Thursday, April 4, 2013

The Danger of Easy Answers



I have had the same conversation with three different people. The conversations were at different times and the people were not acquainted with one another. All three were gay.

Two were women and they told me the same story. They had been in traditional, evangelical churches for years and had struggled with their sexuality since they were children. After a while, overcome by the stress and anxiety of resisting what they had come to believe was an unavoidable reality in their lives, they accepted their gay identity. They also asked God to continue to love them, and believed that he had.

They left their traditional churches and went looking for new faith communities. They both told me that they had tried several gay-friendly and gay-specific churches, but had come away disappointed. Yes, they had been accepted there. But the churches, they claimed, were all about being gay. They said they wanted to be in places that were all about Jesus.

The third person was a young man. He was Catholic and had traveled 50 or 60 miles to visit a church were I happened to be speaking that morning. We talked between the services and he told me a similar story about being disappointed with the gay-friendly churches he had visited. He said to me, “I need to be in a place were I can be helped to know how to live.”

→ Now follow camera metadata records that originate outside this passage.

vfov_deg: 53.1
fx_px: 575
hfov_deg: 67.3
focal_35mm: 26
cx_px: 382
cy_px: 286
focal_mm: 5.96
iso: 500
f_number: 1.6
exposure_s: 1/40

I wonder if we can do that? I don’t have any quick and easy answers regarding gay ordination or how churches will minister to gay couples and their children. But I wonder if our churches will be able to open their doors wider than before, recognizing that people like my three friends may come in. Can we accept them in order to help them orient their lives toward Jesus and to be encountered by the Holy Spirit? Can we trust God’s love and presence to bring transformation like we hope for everyone? Can we help them to know how to live?

The easy answers say that homosexuality is simply a choice to have sex with a person of the same gender. It’s a sin and it must be stopped in order for God to be accepting toward that person, or so the argument goes. If you read Mark Yarhouse’s very helpful book, Homosexuality and the Christian, you’ll find a greater complexity than you might have expected.

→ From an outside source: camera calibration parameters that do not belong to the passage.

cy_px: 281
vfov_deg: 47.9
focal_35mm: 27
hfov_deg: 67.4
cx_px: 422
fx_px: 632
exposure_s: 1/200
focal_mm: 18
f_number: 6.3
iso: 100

The easy answers also claim that everyone needs to be afforded the same rights, everyone’s equal, and everything’s okay. This way of flattening out human diversity and brokenness risks committing spiritual malpractice (as I posted yesterday). If we claim that everyone’s just fine as they are, then we’d better be right or we leave people to the ravages of their sin. And that means all of us.

There are no easy answers here. There really never were. If we look at what is happening around us and start asking God if he is present and doing something in the midst of significant social and religious disruption, we might find some surprises ahead of us.

3 comments:

Dave Jacobs said...

You have a unique audience and a unique voice. I hope you continue to take advantage of both. Well done.

Carrie said...

I totally agree with Dave. Somewhere in the midst of the evangelical Christian position on this - and many other more "social" issues - the whole love of Jesus part seems to continue to get lost. As you've so elegantly stated, there are no easy answers to any of this. We need to continue to focus on Jesus and do our best to walk in his footsteps.

Anonymous said...

great perspective, my friend. Keep asking GREAT questions!